Even more revealing and more outspoken is Martijn Hesselink’s clarification in (n 4) that the idea of the ‘modules of capital’ and ‘progressive code’ has to be understood as a critique of transnational private law theory, which assumes that a ‘law without the state’ exists and that private rules can function outside the state. Martijn Hesselink thinks of and analyses private law from the perspective of the democratic state; he does not engage with the possible contribution of the society to generate the knowledge he is looking for. The individual and their private sphere is submitted to the utopia of a code which has to be realised through public democratic deliberation. Such thinking ignores that private law has a long tradition of constituting society, of institution building and of generating justice, not only formal but also material justice. To avoid misunderstandings: all I am saying is that it is worth looking deeper into the private sphere and its ‘potential’ to overcome the deficiencies of the ‘code of capital’. I am not claiming that the private sphere can replace the public sphere when it comes to patterns of justice. Justice cannot be left to the market. I am admitting that there are many loose ends in the debate about the private sphere. Instead I would like the potential of the private sphere to be taken seriously. Studying the private sphere shields the call for a ‘progressive code’ against overburdening the public sphere with unrealistic ideals and allows to point to private responsibilities in the shaping of a just private law order. Let me explain.

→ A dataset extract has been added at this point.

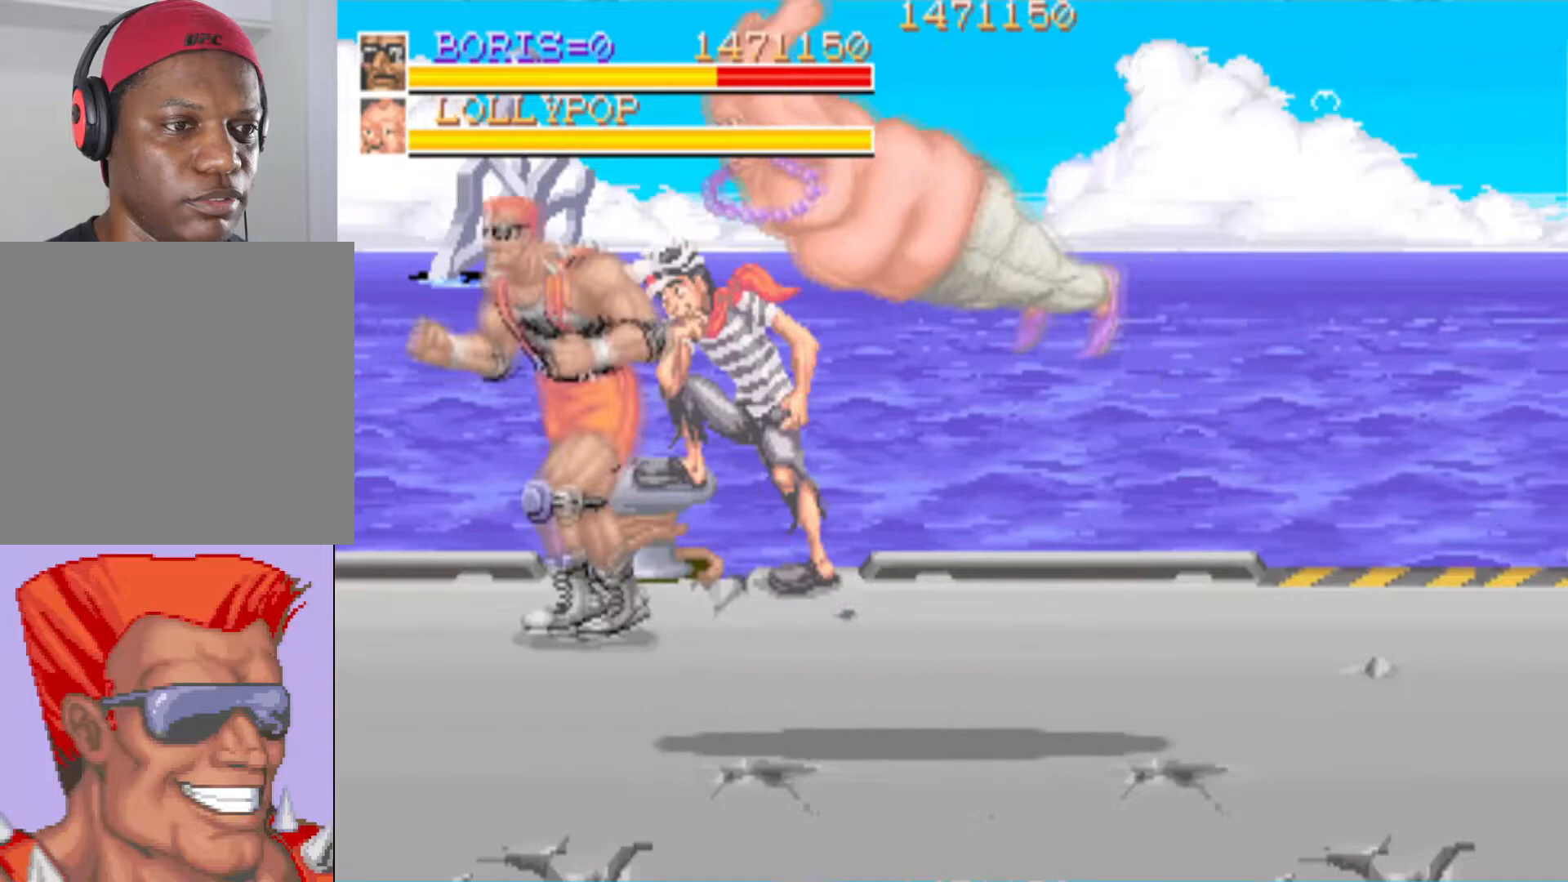
{"buttons": [], "left_stick": "center", "right_stick": "center", "events": [[200, "DPAD_LEFT", "up"], [200, "DPAD_RIGHT", "down"], [284, "SQUARE", "down"], [301, "DPAD_UP", "up"], [401, "DPAD_RIGHT", "up"], [417, "SQUARE", "up"]]}
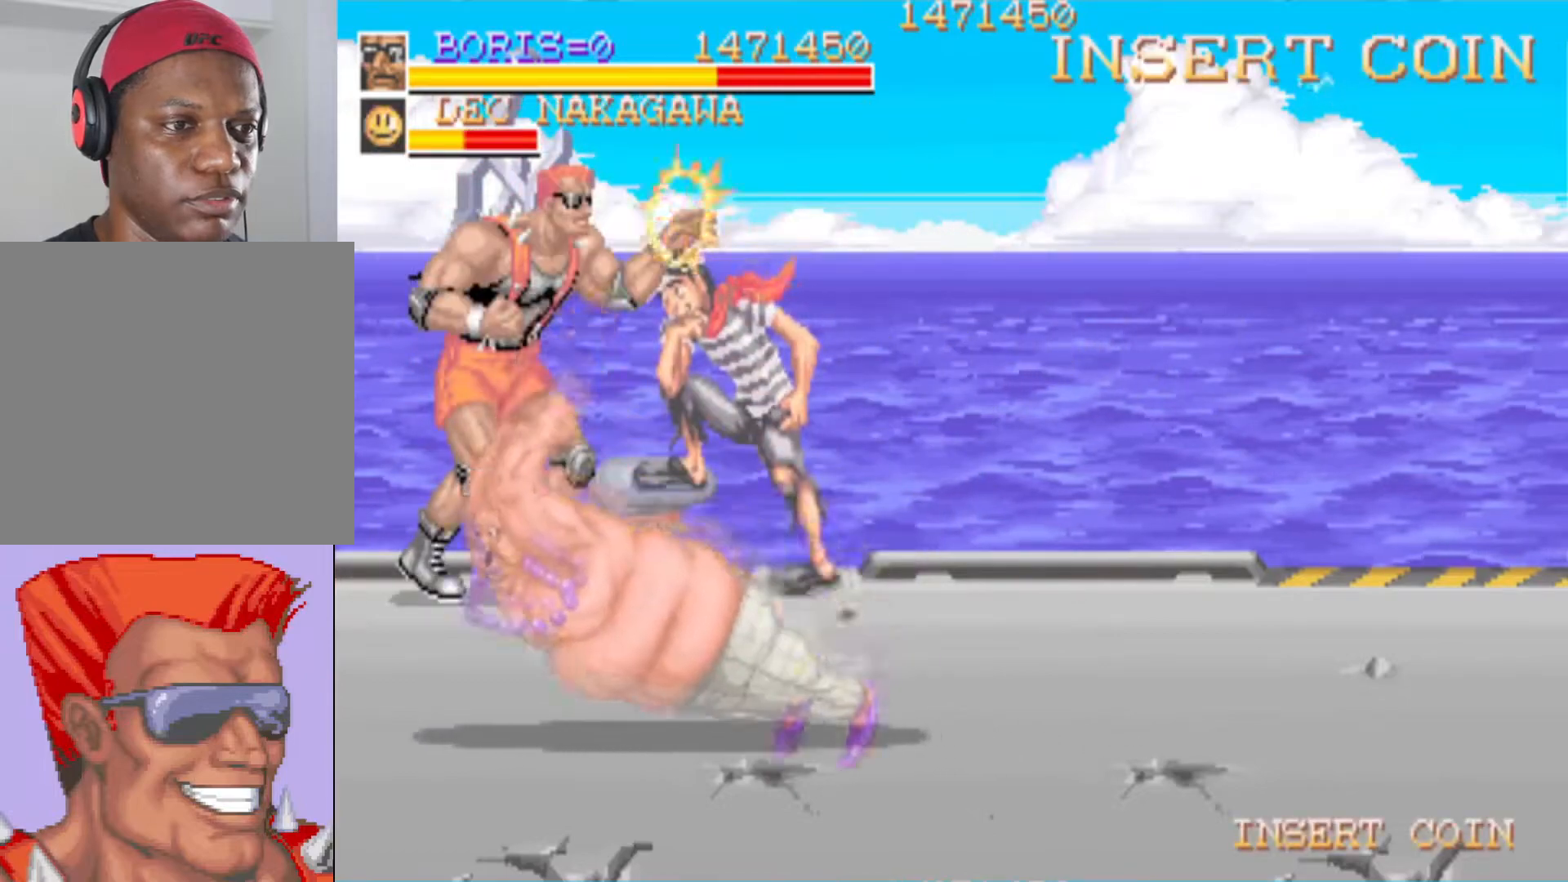
{"buttons": [], "left_stick": "center", "right_stick": "center", "events": [[200, "SQUARE", "down"], [300, "SQUARE", "up"], [417, "SQUARE", "down"], [467, "SQUARE", "up"]]}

Habermas and Martijn Hesselink assert the priority of political reflection procedures over the distributive rationality of what F. Böhm called the private law society – PrivatrechtsgesellschaftFootnote 26 and what would be the private sphere more generally. Discourse theory trusts the rationality of the democratic institutions and distrusts the rationality of the ‘private law society’. Hesselink draws a distinction between rationality and reasonableness (justice). Private law may develop its own rationality but it is unable to produce the kind of social justice he is asking for in progressive code. Social justice can only be generated in the public sphere. This begs the question of what kind of ‘public sphere’ Martijn Hesselink has in mind. The democratic institutions of the EU are weak and suffer from a democratic deficit, if measured against an often idealised model of Western national democracies. Progressive code is a ‘European model’, but it seems as if the democratic credentials it requires are only available in the Member States and not the EU. European private law reality is shaped through the ‘private law beyond the nation state’, and this reality provides for a much more sophisticated picture and a more optimistic picture than Martijn Hesselink makes us believe. Private law beyond the nation state has freed space for private regulation, which is subject to extensive empirical research. Private regulation must not necessarily lead to new injustices but may even contribute to remedy injustice.Footnote 27 The existing European private law acquis provides for a thin version of social justice, what I call access justice. European private law has the potential to break up institutional structuresFootnote 28 – and if fully connected to ‘private responsibilities’ might realise not only interpersonal but even social justice.Footnote 29

Martijn Hesselink’s ‘progressive code’ suffers from a kind of bias which does not do justice to the rationality of the private sphere and its potential to strive for social justice. There is a strong reason to believe that the rationality of the public sphere in creating social justice is not that superior to the private sphere as Habermas and Hesselink think. The legal scholarship on the reasons behind the decline of the welfare state provides evidence on all sorts of distortions, on the consequences of burdening the state with the management of social justice regulation, on the impact of social justice regulation on law, on legal certainty, on social inclusion and exclusion, on the risk that the ‘state’ (which is equated with the nation state) is creating societal expectations, which it cannot meet thereby producing dissatisfaction and giving rise to populism, etc. This kind of research, which is NOT advocating neo-liberalism, raises uncomfortable questions which cannot be set aside just by relying on the ‘public sphere’ and on ‘democratic deliberation’.Footnote 30

The plea to take the private sphere into consideration requires a clarification of what is meant by society, liberal society or private law society. ‘Progressive code’ is of little help and the same is true with ‘justifying contract’,Footnote 31 where the variations of liberalism and ordo-liberalism are mixed together without doing justice to the differences in particular when it comes to the role and function of society, of the private sphere and therefore private law. Hayek defends the liberal society, Böhm the private law society, then there is the civil society which may have very different meanings, in the transnational context it is the arena of collective action in the public space beyond the state, in the Western world it may be alluded to democratic society, as a particular source of democratic legitimacy,Footnote 32 in the new Member States of Central and Eastern Europe civil society is a normative concept which carries civic values.Footnote 33 Martijn Hesselink has the ‘democratic society’ in mind, as a bottom-up initiative which includes those who usually have no voice. Whatever such a ‘bottom-up’ initiative might look like, it must be organised and institutionalised in the public sphere. Such an understanding tends to understand society beyond the publicly organised and institutionalised form as an unstructured accumulation of individuals, thereby setting aside the capacity to collective self-organisation.Footnote 34 It is exactly this capacity which is stressed by the ordo-liberals and by the liberals in the American sense.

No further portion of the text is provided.